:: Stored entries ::
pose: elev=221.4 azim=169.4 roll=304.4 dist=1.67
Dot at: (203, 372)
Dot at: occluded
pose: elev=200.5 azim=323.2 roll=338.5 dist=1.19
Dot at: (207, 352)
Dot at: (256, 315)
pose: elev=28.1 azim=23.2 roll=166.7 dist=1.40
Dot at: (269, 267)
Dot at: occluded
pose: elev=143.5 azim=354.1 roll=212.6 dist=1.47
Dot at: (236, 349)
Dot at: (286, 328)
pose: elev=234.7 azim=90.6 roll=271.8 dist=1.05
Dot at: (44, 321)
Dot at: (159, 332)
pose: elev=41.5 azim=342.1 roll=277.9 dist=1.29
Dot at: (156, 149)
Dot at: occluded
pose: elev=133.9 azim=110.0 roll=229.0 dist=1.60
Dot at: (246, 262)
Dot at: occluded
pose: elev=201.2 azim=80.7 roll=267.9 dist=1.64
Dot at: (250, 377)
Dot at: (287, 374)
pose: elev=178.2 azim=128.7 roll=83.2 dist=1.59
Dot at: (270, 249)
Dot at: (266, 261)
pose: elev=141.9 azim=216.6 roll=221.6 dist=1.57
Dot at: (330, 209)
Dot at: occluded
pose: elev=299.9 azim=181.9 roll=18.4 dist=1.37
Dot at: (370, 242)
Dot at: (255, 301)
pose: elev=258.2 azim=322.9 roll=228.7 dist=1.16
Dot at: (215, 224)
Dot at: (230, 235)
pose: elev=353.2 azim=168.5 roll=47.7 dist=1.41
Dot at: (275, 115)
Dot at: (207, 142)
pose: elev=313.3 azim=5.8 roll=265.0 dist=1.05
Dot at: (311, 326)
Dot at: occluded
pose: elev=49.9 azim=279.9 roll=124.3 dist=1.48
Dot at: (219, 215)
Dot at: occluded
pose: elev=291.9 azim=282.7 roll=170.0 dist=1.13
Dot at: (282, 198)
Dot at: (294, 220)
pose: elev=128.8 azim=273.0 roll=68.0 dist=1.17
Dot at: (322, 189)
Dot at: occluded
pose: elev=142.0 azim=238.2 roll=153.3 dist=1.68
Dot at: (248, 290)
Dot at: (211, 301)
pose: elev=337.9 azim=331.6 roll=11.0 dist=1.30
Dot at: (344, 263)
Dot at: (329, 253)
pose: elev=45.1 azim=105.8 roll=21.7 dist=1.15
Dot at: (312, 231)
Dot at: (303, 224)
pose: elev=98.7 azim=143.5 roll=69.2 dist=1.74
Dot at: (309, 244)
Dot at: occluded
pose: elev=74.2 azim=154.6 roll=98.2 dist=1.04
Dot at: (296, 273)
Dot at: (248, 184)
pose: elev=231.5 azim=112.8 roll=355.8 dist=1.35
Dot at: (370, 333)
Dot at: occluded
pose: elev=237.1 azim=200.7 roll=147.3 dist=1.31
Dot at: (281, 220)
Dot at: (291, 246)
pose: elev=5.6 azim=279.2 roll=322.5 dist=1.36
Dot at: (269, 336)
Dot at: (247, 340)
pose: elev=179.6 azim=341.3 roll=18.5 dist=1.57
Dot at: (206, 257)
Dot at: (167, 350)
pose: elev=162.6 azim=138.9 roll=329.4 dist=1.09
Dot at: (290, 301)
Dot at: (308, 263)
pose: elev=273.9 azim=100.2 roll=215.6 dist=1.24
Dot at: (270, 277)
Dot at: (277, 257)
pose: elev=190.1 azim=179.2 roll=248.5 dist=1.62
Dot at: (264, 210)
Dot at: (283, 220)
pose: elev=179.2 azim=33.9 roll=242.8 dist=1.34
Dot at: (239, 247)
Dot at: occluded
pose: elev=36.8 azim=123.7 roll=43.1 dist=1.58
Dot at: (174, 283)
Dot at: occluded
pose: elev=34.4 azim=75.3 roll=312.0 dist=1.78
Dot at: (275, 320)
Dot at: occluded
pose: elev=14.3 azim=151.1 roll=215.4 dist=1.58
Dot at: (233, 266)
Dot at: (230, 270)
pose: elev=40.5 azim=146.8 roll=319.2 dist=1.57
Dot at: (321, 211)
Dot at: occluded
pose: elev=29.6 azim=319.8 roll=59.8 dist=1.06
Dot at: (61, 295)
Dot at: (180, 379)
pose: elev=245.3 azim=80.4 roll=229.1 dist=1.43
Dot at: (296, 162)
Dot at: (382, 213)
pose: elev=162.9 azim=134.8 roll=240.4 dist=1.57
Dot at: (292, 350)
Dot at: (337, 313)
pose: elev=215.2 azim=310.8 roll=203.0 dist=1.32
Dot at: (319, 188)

:: What to work on ::
Retype, without any change, the lines of the items from the line containing "pose: elev=98.7 azim=143.5" through the last line of the items, with both of those lines included.

:: Exercise solution ::
pose: elev=98.7 azim=143.5 roll=69.2 dist=1.74
Dot at: (309, 244)
Dot at: occluded
pose: elev=74.2 azim=154.6 roll=98.2 dist=1.04
Dot at: (296, 273)
Dot at: (248, 184)
pose: elev=231.5 azim=112.8 roll=355.8 dist=1.35
Dot at: (370, 333)
Dot at: occluded
pose: elev=237.1 azim=200.7 roll=147.3 dist=1.31
Dot at: (281, 220)
Dot at: (291, 246)
pose: elev=5.6 azim=279.2 roll=322.5 dist=1.36
Dot at: (269, 336)
Dot at: (247, 340)
pose: elev=179.6 azim=341.3 roll=18.5 dist=1.57
Dot at: (206, 257)
Dot at: (167, 350)
pose: elev=162.6 azim=138.9 roll=329.4 dist=1.09
Dot at: (290, 301)
Dot at: (308, 263)
pose: elev=273.9 azim=100.2 roll=215.6 dist=1.24
Dot at: (270, 277)
Dot at: (277, 257)
pose: elev=190.1 azim=179.2 roll=248.5 dist=1.62
Dot at: (264, 210)
Dot at: (283, 220)
pose: elev=179.2 azim=33.9 roll=242.8 dist=1.34
Dot at: (239, 247)
Dot at: occluded
pose: elev=36.8 azim=123.7 roll=43.1 dist=1.58
Dot at: (174, 283)
Dot at: occluded
pose: elev=34.4 azim=75.3 roll=312.0 dist=1.78
Dot at: (275, 320)
Dot at: occluded
pose: elev=14.3 azim=151.1 roll=215.4 dist=1.58
Dot at: (233, 266)
Dot at: (230, 270)
pose: elev=40.5 azim=146.8 roll=319.2 dist=1.57
Dot at: (321, 211)
Dot at: occluded
pose: elev=29.6 azim=319.8 roll=59.8 dist=1.06
Dot at: (61, 295)
Dot at: (180, 379)
pose: elev=245.3 azim=80.4 roll=229.1 dist=1.43
Dot at: (296, 162)
Dot at: (382, 213)
pose: elev=162.9 azim=134.8 roll=240.4 dist=1.57
Dot at: (292, 350)
Dot at: (337, 313)
pose: elev=215.2 azim=310.8 roll=203.0 dist=1.32
Dot at: (319, 188)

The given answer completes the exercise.